4 Discussion
The current and main assessment methods for evaluating female LUTS include questionnaires such as ICIQ-FLUTS and OABSS and urodynamic studies. Cystoscopy, ultrasound and magnetic resonance imaging are also used but less frequently.15 However, there are no generally accepted guidelines or recommendations regarding when any of the above should be used.16
Questionnaires are more widely used in clinical practice and clinical research studies.17 Questionnaire surveys have the advantage of being used to ascertain patients’ discomfort in a comprehensive and detailed way; but due to different levels of education, ways of expression and tolerance, the same disease in different patients is often expressed in different ways.18
The process of urine storage and voiding can be simulated through urodynamics to detect the key indicators associated with the lower urinary tract symptoms.19 Urodynamics is a more objective method without the need for self-evaluation, and it plays an essential role in the diagnosis of female LUTS and the formulation of optimal treatment plans. We have previously used UDS to clarify the etiology of LUTS.20 However, the clinical utility and effectiveness of UDS for diagnosing LUTS remain poorly defined due to the lack of high-quality evidence. Clinical decisions based on urodynamics are not based on a solid evidence base and may be affected by a subjective interpretation by the healthcare professional.21 Furthermore, UDS do not apply to all patients because it is an invasive test that requires specialized sites and equipment, skills and patient acceptance. Due to the invasive nature of UDS and the specialized setting in which it is conducted, patients usually experience tension and discomfort, which affect the results of the evaluation. There is also a possibility of false-positive and false-negative results after UDS with failure to diagnose the true extent of the LUTS.

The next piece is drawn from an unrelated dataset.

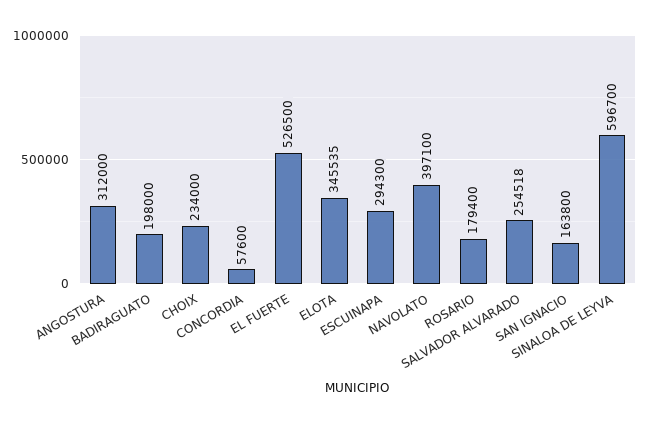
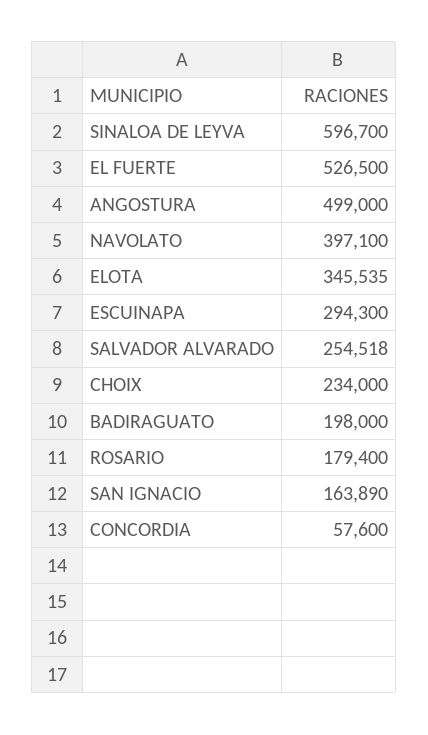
ANGOSTURA: 312000 -> 499000
SAN IGNACIO: 163800 -> 163890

In our study, 204 patients were assessed concurrently using symptom questionnaires and UDS. We observed that the consistency of the two assessment methods was poor. For the diagnosis of LUTS, urine storage symptoms, voiding stage symptoms, SUI and OAB, the correlation coefficients were all less than 0.4, indicating poor consistency.
In our study, 30 patients were diagnosed with OAB using OABSS, while only 8 cases were diagnosed with DO using UDS. In the study by Jiménez-Cidre MA, a total of 247 women with OAB were evaluated, of which 103 had DO.22 Mancini V et al. also showed that symptoms of OAB are common syndromes, which urodynamic tests may show to be caused by detrusor overactivity (DO) and detrusor underactivity (DU), but can also be associated with other urethro-vesical dysfunction.23 Therefore, for patients diagnosed with OAB by questionnaire survey, UDS should also be performed to ascertain the underlying etiology.
The role of UDS in SUI has been a topic of intense debate. The findings of the VaLUE and VUSIS-II randomised clinical trials (RCTs) published in 2012 appeared to suggest that UDS is not valuable for women with uncomplicated SUI.24 In our study, only 117 cases (57.4%) had a consistent diagnosis of SUI using the two assessment methods. 95 cases were diagnosed with SUI using UDS, with 11cases being severe SUI. As mentioned previously, a variety of factors interfere with UDS, which may be inconsistent with the symptoms experienced by the patients, especially when the degree of urinary incontinence is mild, and urine leakage cannot be induced in UDS by increasing abdominal pressure. The quality of UDS affects the accuracy of the results, hence, the need for skilled personnel to do this procedure.
Questionnaires and urodynamics had a moderate coincidence rate for the diagnosis of LUTS and hence, both could be used to evaluate LUTS.25 Symptom questionnaires should first be administered to patients at the initial visit. A urodynamic investigation may not be necessary if the diagnosis is reliable and the administered treatment is effective.26 For patients with complex LUTS, questionnaire administration may yield wrong diagnoses and treatments may be ineffective. In such situations, a urodynamic examination may be necessary. In our study, LUTS in cervical cancer patients following RH were complex, and the consistency between questionnaires and UDS was poor. The concurrency of the two assessments for LUTS in such patients would approximate real-life situations.
Limitations of our study: Our study participants comprised of patients with cervical cancer following RH, which may not be representative of populations commonly used in urodynamics scenarios; pelvic floor disorders such as pelvic organ prolapse and urinary incontinence are the conditions most often used in UDS. Comparing the consistency of the two assessment methods in patients with pelvic floor disorders has more clinical significance, and the results may be different. Further studies are needed in these target populations.
This study compared the consistency of two assessment methods. Therefore, given the poor consistency and the absence of a gold standard for comparison, it is impossible to determine which assessment method is more effective in a given scenario.